**Supplied passage**
********************

Four hundred priests and elderly clergy in Europe have lost their lives to the coronavirus. The findings have been presented in a comprehensive report drawn up by the Council of the Bishops’ Conferences of Europe (CCEE), featuring an analysis of the response of the Church in Europe during the COVID-19 pandemic.
The Catholic churches in Europe suffered serious losses as a result of the pandemic: 400 priests and elderly religious died during the darkest months of the coronavirus outbreak in Europe, sowing sickness and death.
The estimated death toll is contained in a comprehensive report compiled by the Council of the Bishops’ Conferences of Europe (CCEE), providing an overview of the Church’s response to the Covid-19 pandemic. From the Scandinavian countries to Greece, from England to Russia: the report is a result of the forms compiled by 38 Bishops’ Conferences across the continent.
The countries with the highest death toll of clergy members include the Netherlands with 181 dead (elderly religious), Italy with 121 and Spain with 70 victims. In Poland 10 priests died, in Belgium 5, in Ukraine 5, in Ireland 3, in Austria 4, one in Lithuania. The start and end dates of the restrictions regarding liturgical celebrations differed from one country to the next.
Yet, according to the CCEE, all the individual Bishops’ Conferences in Europe have in common continuous dialogue and close collaboration between the churches and their respective governments and competent authorities. The closure of religious buildings during the lockdown was seen as “an act of charitable service aimed first and foremost at safeguarding the citizens’ health.”
Planned measures – including the use of masks, distancing, access to benches and the distribution of Holy Communion – ensure that “Churches throughout Europe today are safe and sanitized places.”

********************

**Listed entries**

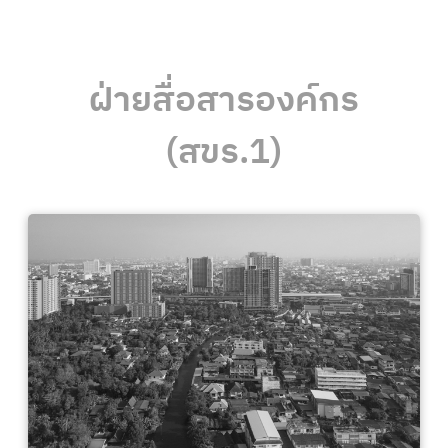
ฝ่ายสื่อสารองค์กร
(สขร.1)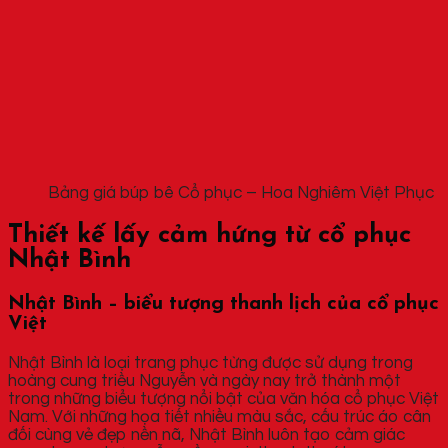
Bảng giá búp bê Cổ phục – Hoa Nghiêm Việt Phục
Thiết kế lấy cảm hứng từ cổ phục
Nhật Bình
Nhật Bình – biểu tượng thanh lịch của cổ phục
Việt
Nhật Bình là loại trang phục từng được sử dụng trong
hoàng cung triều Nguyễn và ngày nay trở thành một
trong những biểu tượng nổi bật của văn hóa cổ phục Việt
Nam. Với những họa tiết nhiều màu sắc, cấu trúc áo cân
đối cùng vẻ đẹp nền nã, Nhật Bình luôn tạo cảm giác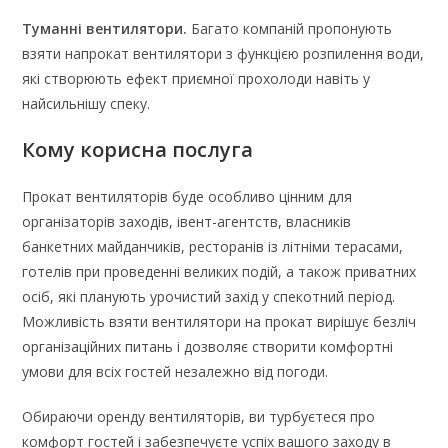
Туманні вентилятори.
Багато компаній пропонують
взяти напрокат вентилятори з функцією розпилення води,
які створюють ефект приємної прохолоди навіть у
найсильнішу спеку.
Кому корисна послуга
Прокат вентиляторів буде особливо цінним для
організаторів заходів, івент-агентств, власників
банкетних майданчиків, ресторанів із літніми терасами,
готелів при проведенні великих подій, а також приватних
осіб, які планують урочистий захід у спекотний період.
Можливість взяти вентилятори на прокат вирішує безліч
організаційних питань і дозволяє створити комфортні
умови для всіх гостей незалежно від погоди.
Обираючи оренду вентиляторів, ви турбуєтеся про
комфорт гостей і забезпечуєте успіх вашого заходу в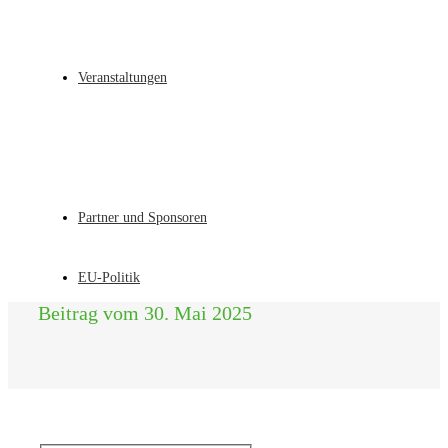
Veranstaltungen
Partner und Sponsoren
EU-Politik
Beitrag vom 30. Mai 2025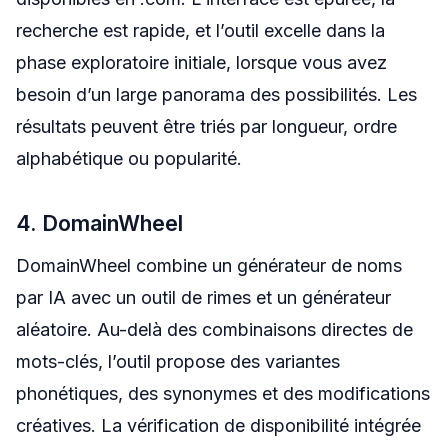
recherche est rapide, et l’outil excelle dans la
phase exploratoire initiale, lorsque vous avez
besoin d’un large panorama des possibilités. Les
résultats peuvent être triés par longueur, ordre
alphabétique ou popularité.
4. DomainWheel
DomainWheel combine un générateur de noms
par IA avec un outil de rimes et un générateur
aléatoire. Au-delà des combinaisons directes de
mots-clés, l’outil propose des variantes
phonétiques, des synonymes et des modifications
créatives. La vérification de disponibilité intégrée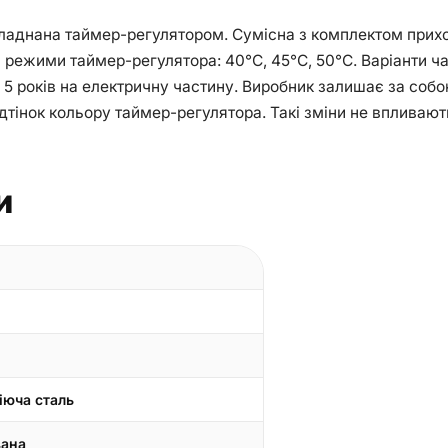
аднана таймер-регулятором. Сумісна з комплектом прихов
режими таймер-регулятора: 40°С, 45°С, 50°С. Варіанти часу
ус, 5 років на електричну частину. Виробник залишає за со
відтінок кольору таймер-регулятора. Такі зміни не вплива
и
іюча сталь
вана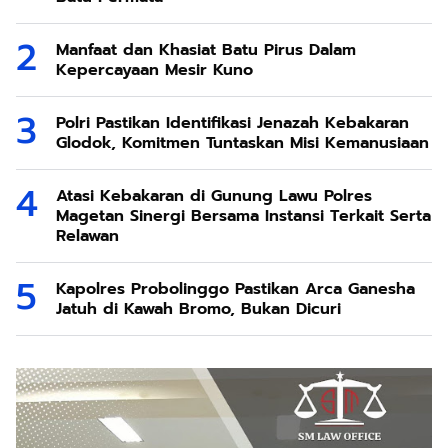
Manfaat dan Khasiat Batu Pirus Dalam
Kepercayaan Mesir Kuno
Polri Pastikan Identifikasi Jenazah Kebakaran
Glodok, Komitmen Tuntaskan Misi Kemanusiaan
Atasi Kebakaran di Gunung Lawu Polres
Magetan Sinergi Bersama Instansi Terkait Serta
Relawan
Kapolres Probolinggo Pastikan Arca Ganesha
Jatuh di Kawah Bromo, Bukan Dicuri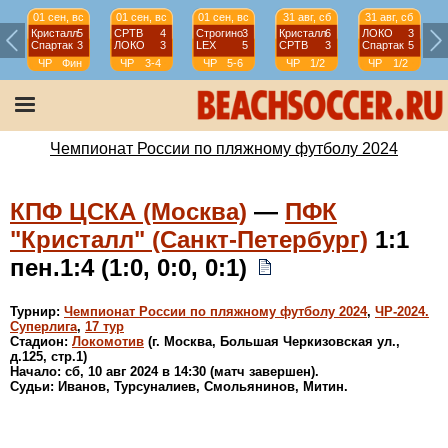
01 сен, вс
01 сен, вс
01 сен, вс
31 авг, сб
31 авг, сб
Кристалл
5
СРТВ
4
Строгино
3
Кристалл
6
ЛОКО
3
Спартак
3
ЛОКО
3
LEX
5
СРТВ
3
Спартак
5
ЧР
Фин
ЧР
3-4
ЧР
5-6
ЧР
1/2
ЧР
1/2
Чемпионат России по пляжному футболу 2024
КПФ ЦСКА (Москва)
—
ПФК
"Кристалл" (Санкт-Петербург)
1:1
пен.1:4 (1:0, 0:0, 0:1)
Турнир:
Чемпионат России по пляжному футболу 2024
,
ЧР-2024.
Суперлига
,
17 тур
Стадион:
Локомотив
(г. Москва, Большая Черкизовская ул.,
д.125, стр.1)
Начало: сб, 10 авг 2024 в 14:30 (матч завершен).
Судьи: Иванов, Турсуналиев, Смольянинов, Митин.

********************

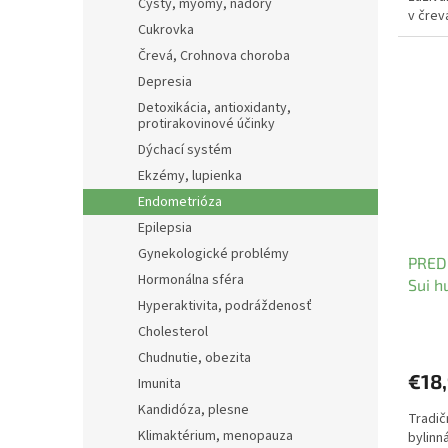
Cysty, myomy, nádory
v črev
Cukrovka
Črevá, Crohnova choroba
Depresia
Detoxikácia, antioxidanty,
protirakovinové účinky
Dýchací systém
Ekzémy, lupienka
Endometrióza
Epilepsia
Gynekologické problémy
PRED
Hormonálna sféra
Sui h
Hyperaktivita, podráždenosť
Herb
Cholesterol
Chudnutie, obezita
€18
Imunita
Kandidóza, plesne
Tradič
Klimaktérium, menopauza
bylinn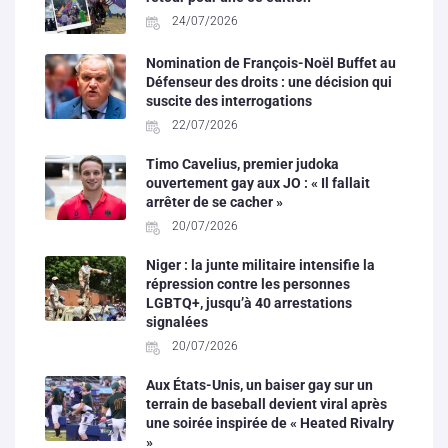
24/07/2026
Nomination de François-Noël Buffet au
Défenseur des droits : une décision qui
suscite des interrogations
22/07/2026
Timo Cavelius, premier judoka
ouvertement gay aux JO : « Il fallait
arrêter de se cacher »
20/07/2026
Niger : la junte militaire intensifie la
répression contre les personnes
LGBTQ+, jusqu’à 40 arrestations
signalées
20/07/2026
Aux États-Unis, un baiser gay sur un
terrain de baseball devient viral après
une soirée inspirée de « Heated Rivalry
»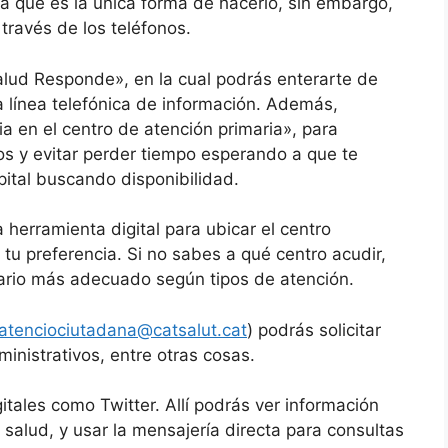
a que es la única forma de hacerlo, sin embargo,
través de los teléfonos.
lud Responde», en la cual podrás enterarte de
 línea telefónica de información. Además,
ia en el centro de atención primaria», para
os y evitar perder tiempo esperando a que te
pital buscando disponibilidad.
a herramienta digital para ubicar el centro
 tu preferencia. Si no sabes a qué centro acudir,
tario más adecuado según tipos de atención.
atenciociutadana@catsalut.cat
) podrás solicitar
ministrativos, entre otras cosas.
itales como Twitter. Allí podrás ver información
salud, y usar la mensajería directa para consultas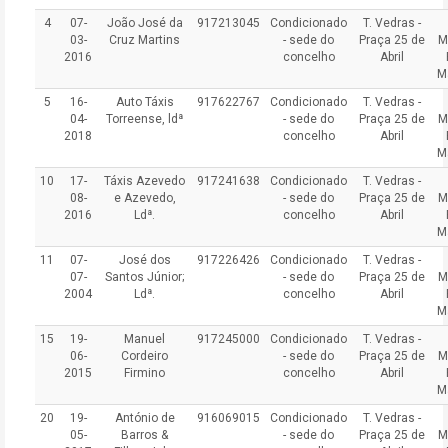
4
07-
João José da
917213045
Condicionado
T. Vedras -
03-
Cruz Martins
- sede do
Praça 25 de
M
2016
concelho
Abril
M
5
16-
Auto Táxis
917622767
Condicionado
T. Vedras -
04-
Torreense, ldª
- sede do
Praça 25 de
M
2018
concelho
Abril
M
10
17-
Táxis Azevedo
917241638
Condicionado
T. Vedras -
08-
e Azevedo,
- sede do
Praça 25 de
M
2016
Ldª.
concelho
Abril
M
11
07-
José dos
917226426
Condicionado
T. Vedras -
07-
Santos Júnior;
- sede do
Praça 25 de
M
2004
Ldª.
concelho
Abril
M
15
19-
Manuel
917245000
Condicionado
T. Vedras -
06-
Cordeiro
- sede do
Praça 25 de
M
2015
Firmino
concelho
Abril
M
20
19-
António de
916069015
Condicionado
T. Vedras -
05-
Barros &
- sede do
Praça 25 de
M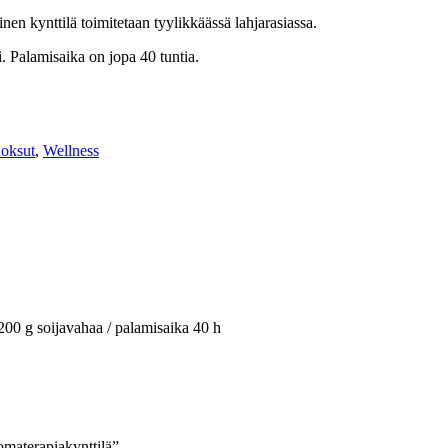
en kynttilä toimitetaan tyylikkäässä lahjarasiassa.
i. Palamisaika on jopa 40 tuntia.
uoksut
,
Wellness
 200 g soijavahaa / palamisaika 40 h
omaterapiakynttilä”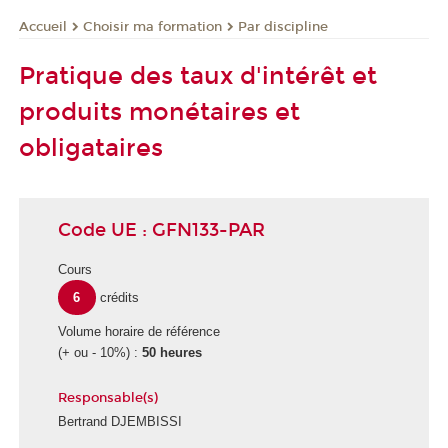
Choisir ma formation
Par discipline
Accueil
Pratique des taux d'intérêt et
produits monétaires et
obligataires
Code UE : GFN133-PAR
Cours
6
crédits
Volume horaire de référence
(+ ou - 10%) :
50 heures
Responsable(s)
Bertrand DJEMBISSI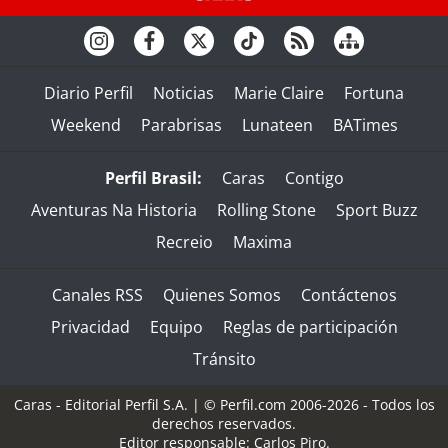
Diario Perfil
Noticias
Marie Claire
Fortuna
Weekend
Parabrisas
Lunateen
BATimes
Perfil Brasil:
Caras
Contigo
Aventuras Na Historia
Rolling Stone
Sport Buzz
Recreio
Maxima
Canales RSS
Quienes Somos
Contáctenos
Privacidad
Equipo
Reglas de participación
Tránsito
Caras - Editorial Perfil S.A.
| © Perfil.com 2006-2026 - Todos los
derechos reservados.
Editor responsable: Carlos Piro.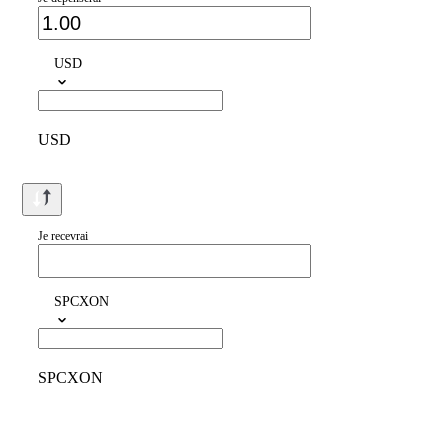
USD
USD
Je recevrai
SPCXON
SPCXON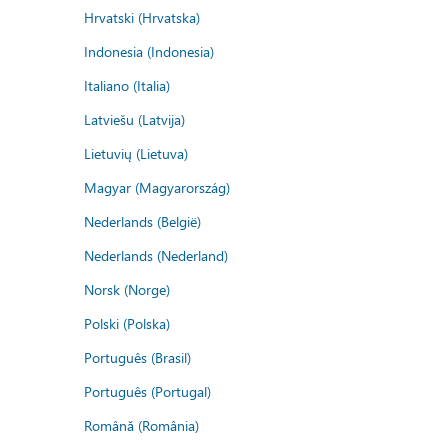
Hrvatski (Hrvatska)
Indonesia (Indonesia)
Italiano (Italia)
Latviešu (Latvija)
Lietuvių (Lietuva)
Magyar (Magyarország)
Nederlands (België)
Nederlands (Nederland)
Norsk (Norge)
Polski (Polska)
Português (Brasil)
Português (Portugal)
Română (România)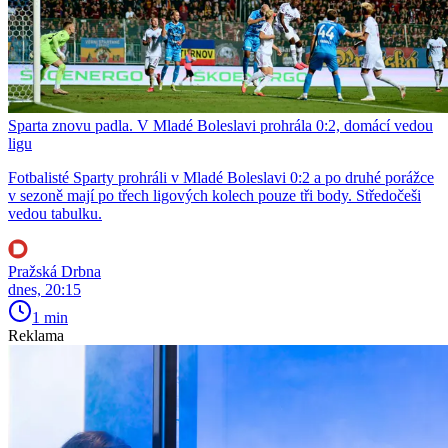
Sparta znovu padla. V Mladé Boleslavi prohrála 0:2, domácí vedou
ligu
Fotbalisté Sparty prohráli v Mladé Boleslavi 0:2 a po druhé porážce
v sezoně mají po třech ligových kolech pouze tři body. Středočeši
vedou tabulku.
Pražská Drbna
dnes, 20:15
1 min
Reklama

********************

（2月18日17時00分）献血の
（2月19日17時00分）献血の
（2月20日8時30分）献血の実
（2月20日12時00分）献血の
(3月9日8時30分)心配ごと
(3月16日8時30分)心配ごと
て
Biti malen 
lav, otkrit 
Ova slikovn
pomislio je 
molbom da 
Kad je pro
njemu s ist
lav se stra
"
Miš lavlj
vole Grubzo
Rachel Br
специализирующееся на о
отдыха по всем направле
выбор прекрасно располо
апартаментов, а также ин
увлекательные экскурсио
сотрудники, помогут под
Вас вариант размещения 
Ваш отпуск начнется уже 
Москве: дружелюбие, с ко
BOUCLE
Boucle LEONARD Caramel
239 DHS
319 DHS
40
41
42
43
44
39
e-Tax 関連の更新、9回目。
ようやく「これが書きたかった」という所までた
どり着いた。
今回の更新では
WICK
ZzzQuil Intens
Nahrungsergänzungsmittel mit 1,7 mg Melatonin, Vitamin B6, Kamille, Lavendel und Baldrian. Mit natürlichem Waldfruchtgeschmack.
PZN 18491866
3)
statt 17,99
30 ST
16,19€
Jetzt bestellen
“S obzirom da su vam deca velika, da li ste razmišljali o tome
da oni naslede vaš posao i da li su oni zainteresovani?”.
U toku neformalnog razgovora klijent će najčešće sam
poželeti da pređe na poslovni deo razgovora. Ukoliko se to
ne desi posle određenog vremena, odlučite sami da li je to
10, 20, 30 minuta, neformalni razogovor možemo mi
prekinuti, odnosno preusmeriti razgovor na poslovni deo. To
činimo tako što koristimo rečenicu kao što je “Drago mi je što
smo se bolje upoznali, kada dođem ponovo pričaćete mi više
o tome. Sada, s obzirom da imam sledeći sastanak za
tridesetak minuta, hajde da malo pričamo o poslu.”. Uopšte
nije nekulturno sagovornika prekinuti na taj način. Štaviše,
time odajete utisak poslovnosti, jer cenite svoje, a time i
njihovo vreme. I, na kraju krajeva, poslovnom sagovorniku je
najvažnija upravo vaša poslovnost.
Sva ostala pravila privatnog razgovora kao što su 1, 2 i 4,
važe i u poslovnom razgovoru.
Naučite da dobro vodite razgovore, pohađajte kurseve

********************

**Problem set**
[A] Reproduce the stretch of the passage on clergy deaths from "The countries with" through "to the next.".
[B] List every planned measure that the passage on clergy deaths names as making churches safe.

**Answers in order**
[A]
The countries with the highest death toll of clergy members include the Netherlands with 181 dead (elderly religious), Italy with 121 and Spain with 70 victims. In Poland 10 priests died, in Belgium 5, in Ukraine 5, in Ireland 3, in Austria 4, one in Lithuania. The start and end dates of the restrictions regarding liturgical celebrations differed from one country to the next.

[B]
- the use of masks
- distancing
- access to benches
- the distribution of Holy Communion